» Given instruction:
Please list every line of the material below that contains the word "suit", copying each line in full.

» Data entries:
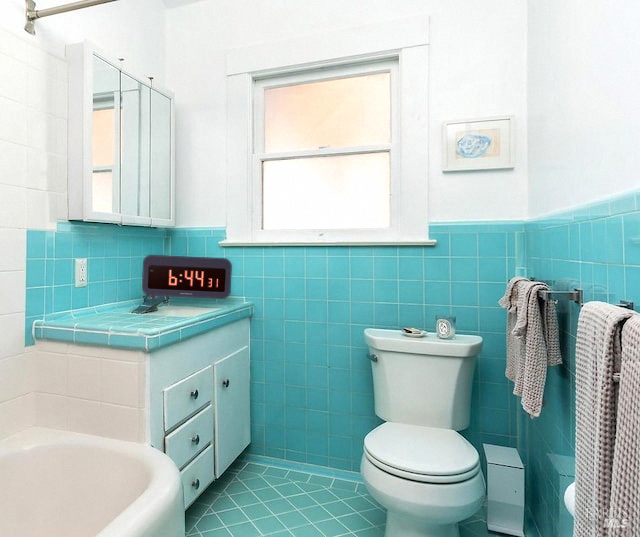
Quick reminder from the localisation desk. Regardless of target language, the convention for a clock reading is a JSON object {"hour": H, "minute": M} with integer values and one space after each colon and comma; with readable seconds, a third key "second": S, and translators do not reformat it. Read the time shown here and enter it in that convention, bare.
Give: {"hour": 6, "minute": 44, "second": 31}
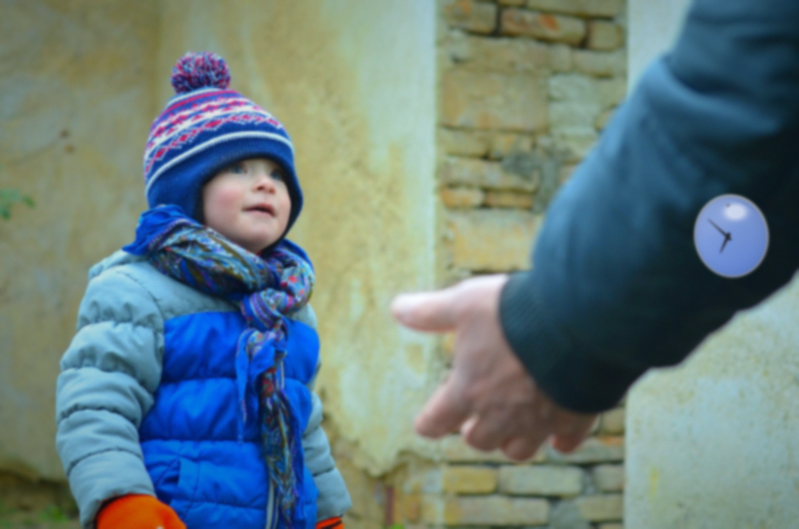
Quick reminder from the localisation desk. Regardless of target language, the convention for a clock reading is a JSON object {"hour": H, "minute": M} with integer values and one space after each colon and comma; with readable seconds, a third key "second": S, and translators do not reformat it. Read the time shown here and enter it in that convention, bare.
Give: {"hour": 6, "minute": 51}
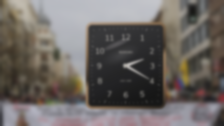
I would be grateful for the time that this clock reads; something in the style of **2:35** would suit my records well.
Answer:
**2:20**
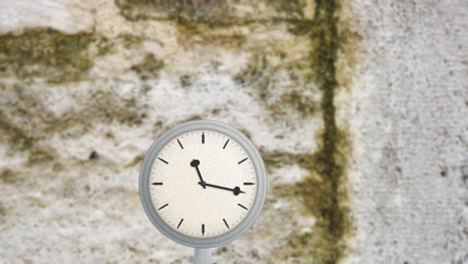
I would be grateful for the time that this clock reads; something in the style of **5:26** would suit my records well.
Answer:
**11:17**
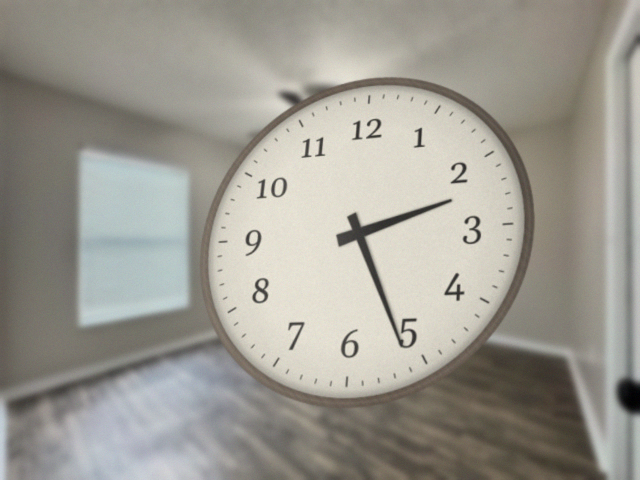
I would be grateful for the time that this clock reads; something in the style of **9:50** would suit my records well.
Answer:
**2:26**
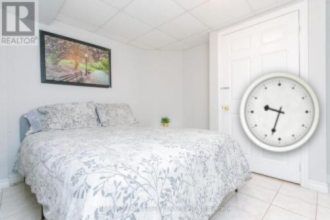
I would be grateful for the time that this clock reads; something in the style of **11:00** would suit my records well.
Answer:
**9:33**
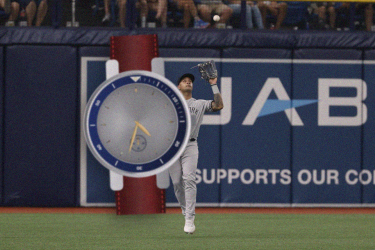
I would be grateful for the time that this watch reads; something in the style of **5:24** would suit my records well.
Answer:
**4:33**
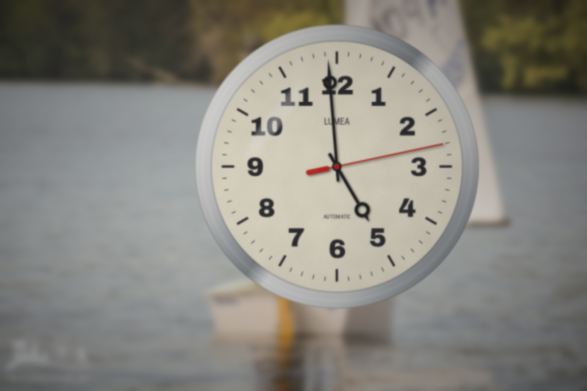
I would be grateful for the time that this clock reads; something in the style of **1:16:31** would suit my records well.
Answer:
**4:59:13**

==

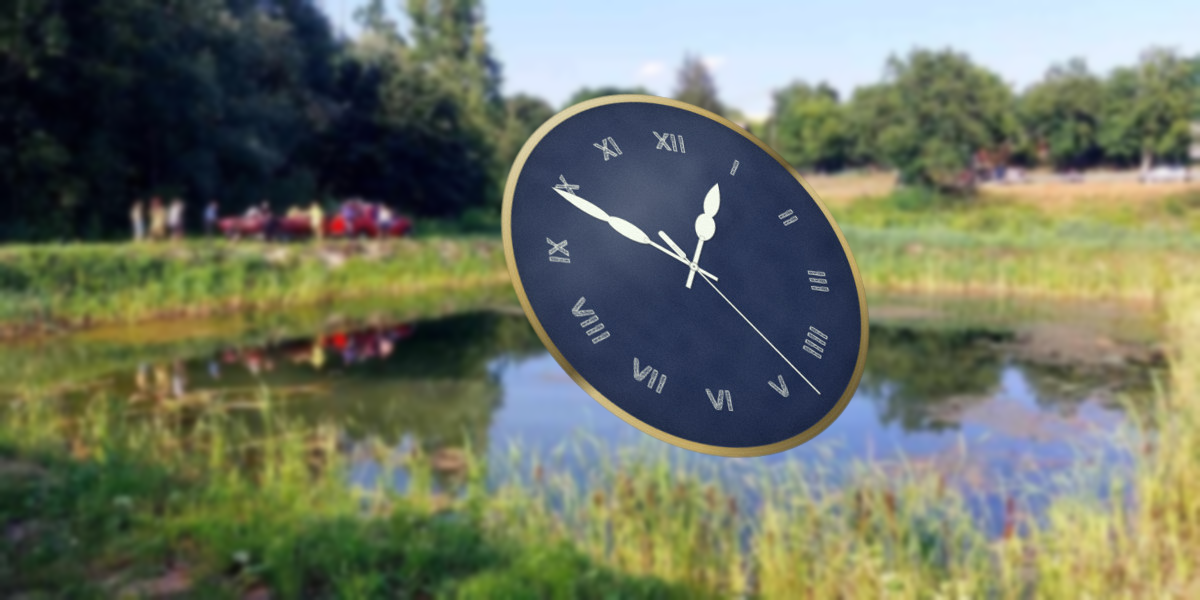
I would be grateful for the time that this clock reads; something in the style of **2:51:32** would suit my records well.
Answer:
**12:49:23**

--

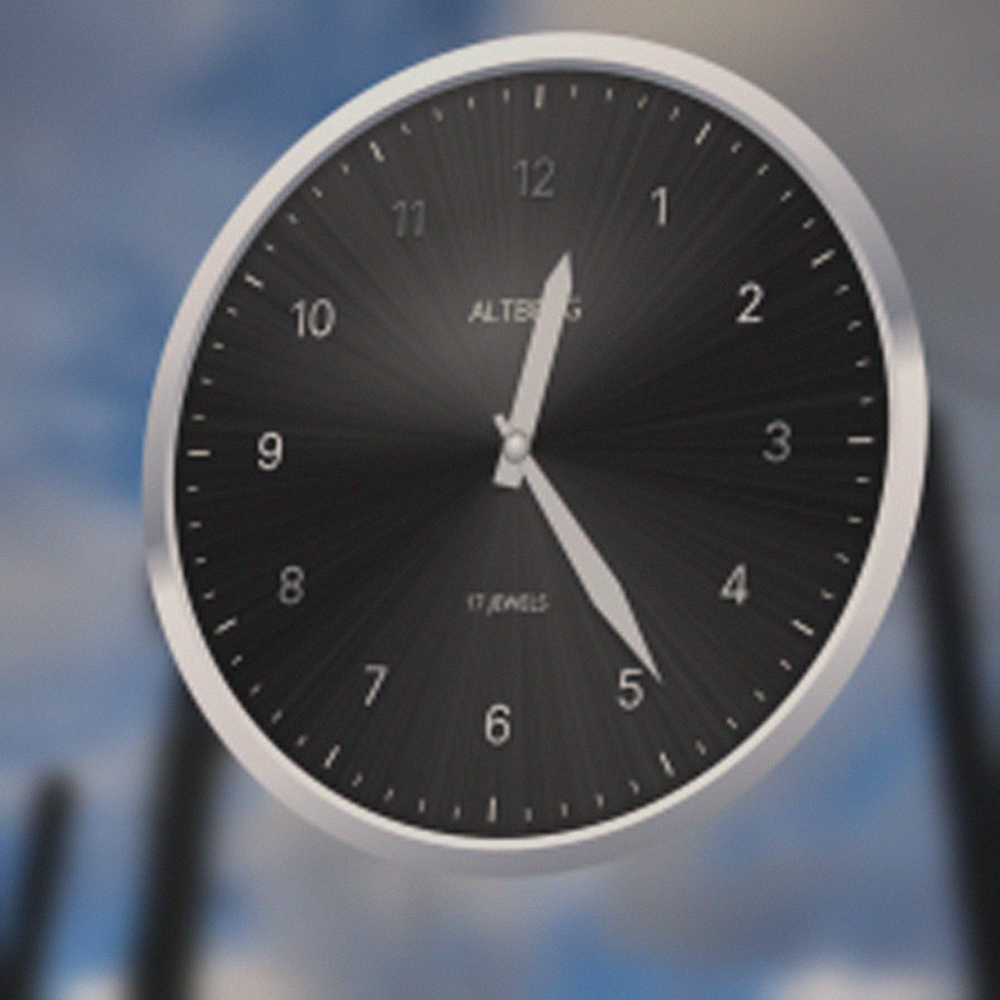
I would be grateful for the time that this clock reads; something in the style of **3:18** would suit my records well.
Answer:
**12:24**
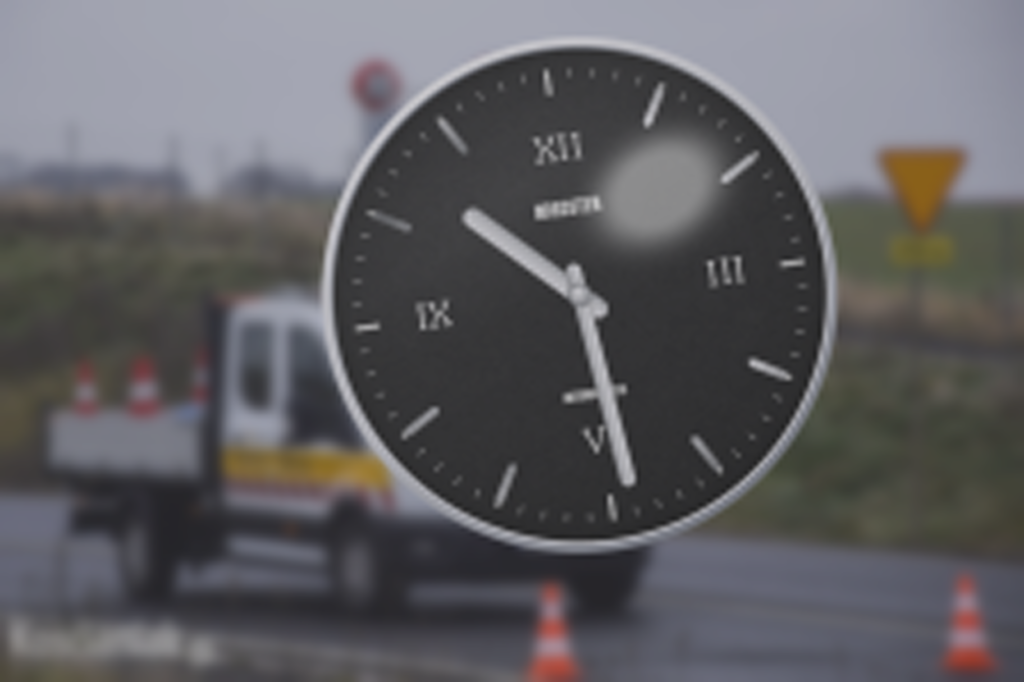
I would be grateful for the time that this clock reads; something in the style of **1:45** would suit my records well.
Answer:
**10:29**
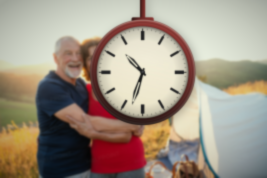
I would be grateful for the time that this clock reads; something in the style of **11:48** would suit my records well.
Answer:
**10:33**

» Reply to the exercise:
I would be grateful for the time that this clock reads; something in the style of **2:35** would suit my records well.
I would be grateful for the time that this clock reads; something in the style of **5:26** would suit my records well.
I would be grateful for the time that this clock reads; something in the style of **9:50** would suit my records well.
I would be grateful for the time that this clock reads; something in the style of **11:00** would suit my records well.
I would be grateful for the time that this watch reads; something in the style of **5:24** would suit my records well.
I would be grateful for the time that this clock reads; something in the style of **1:16:31** would suit my records well.
I would be grateful for the time that this clock reads; something in the style of **2:51:32** would suit my records well.
I would be grateful for the time that this clock reads; something in the style of **3:18** would suit my records well.
I would be grateful for the time that this clock reads; something in the style of **1:45** would suit my records well.
I would be grateful for the time that this clock reads; something in the style of **11:48** would suit my records well.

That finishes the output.